– Значит, я уродина? – свистящим шепотом спросила она. Звук шел не из горла, как положено, а из клапана протекающего баллона с газом. – Уродина, да?
Вместо того чтобы начать рассказ, Холмс замолчал. Воспользовавшись паузой, Том забил финальный гвоздь в последнюю из трех досок, скрепивших искалеченный стол. Холмс словно только этого и ждал: он заговорил, едва в вечернем воздухе отзвучало эхо удара молотка.
– Невидимость грабителя сильно осложнила бы мою деятельность, мистер Пфайфер. Тут вы правы. Впрочем, у меня есть на этот счет кое-какие соображения. Но меня категорически не устраивает финал. Я стою, озадаченный? И это даже выносится в название фильма? Нет, о таком финале не может быть и речи.
Взгляды обратились на молодого человека, и Том до крайности смутился.
В колонках, встав на повтор, брела прелюдия фа-минор.

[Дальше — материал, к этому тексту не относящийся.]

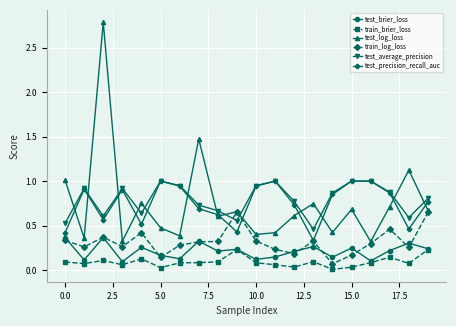

Which series has the largest range (max minus min)?

test_log_loss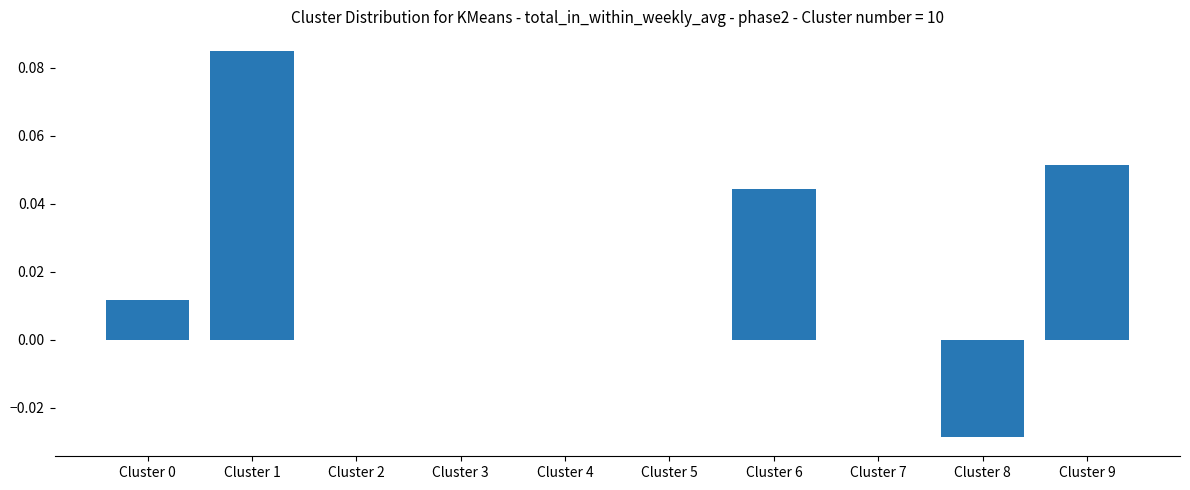

Are the bars horizontal?

No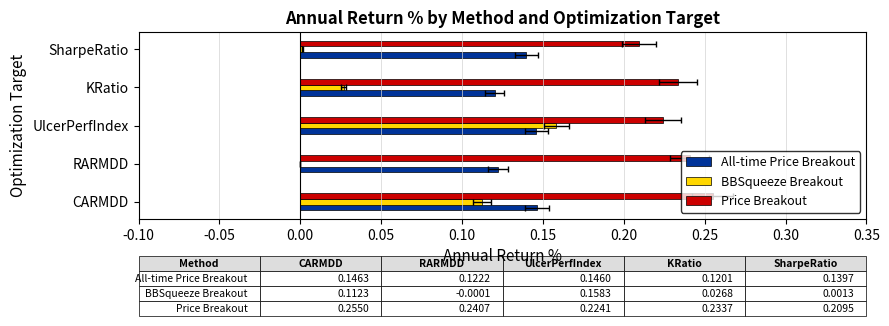

What is the maximum value for BBSqueeze Breakout?

0.2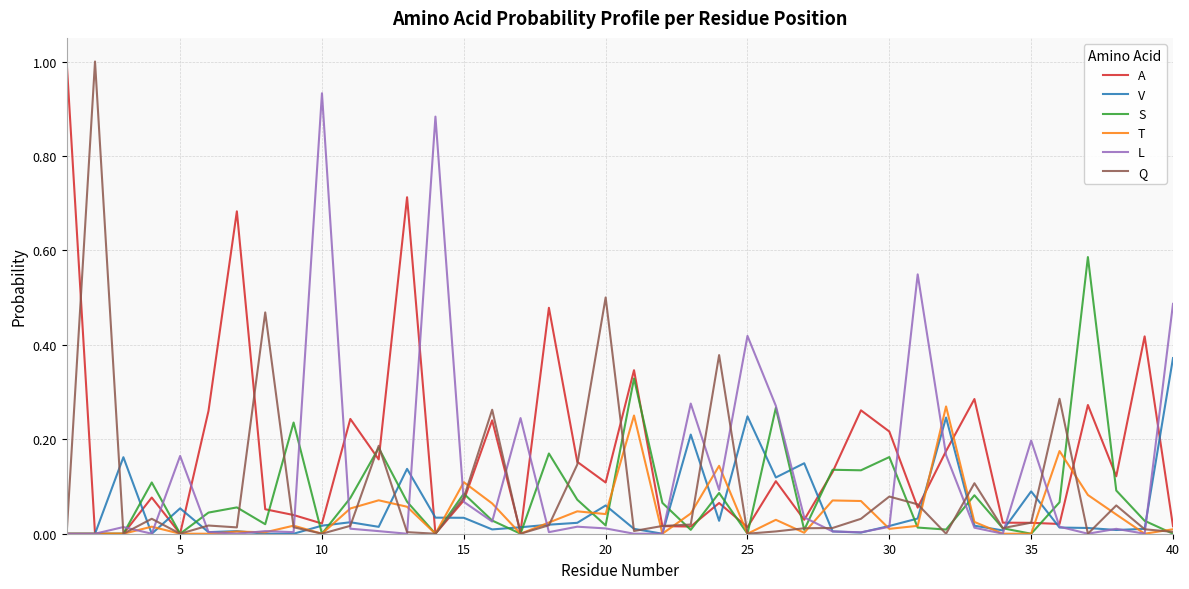

Which series has the largest total across all categories?

A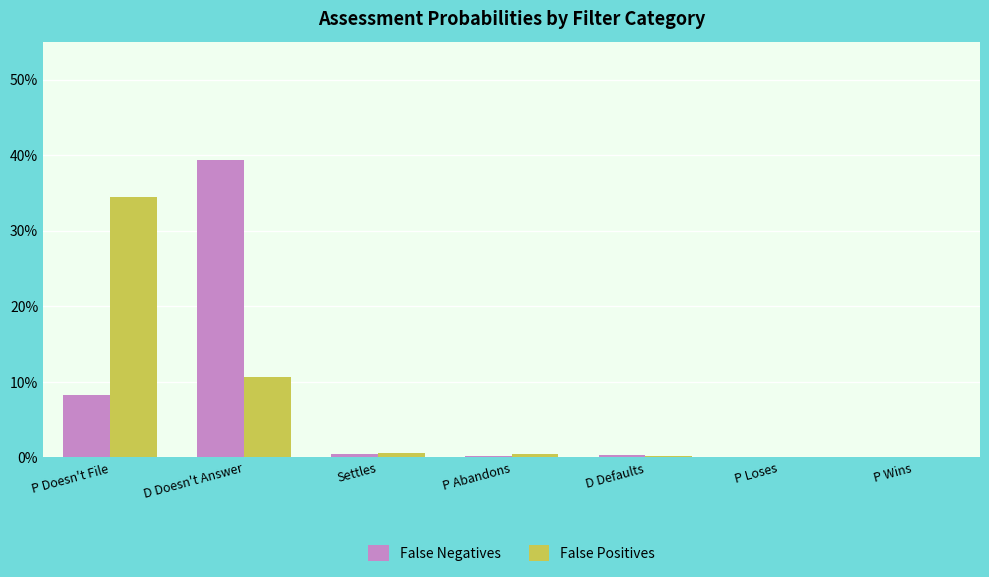

Reading left to right, list all the values displayed in this chart.

False Negatives: P Doesn't File=0.1	D Doesn't Answer=0.4	Settles=0.0	P Abandons=0.0	D Defaults=0.0	P Loses=0.0	P Wins=0.0
False Positives: P Doesn't File=0.3	D Doesn't Answer=0.1	Settles=0.0	P Abandons=0.0	D Defaults=0.0	P Loses=0.0	P Wins=0.0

На картинке и впрямь была девочка. Белокурая малышка, в правой руке она держала старинный фонарь. На вид фонарь был тяжеленным, как грехи мира, но девочка справлялась с ним без труда. За девочкой открывалась улица старинного городка: булыжник мостовой, дома с башенками и вывесками. Улица тонула в разбавленных чернилах вечера. Стена ближайшего дома ярко освещалась фонарем. Дьявол крылся в деталях: улыбка девочки наводила оторопь, а тень, которую милый ребенок отбрасывал на стену, была десяти футов росту, с крыльями и рогами.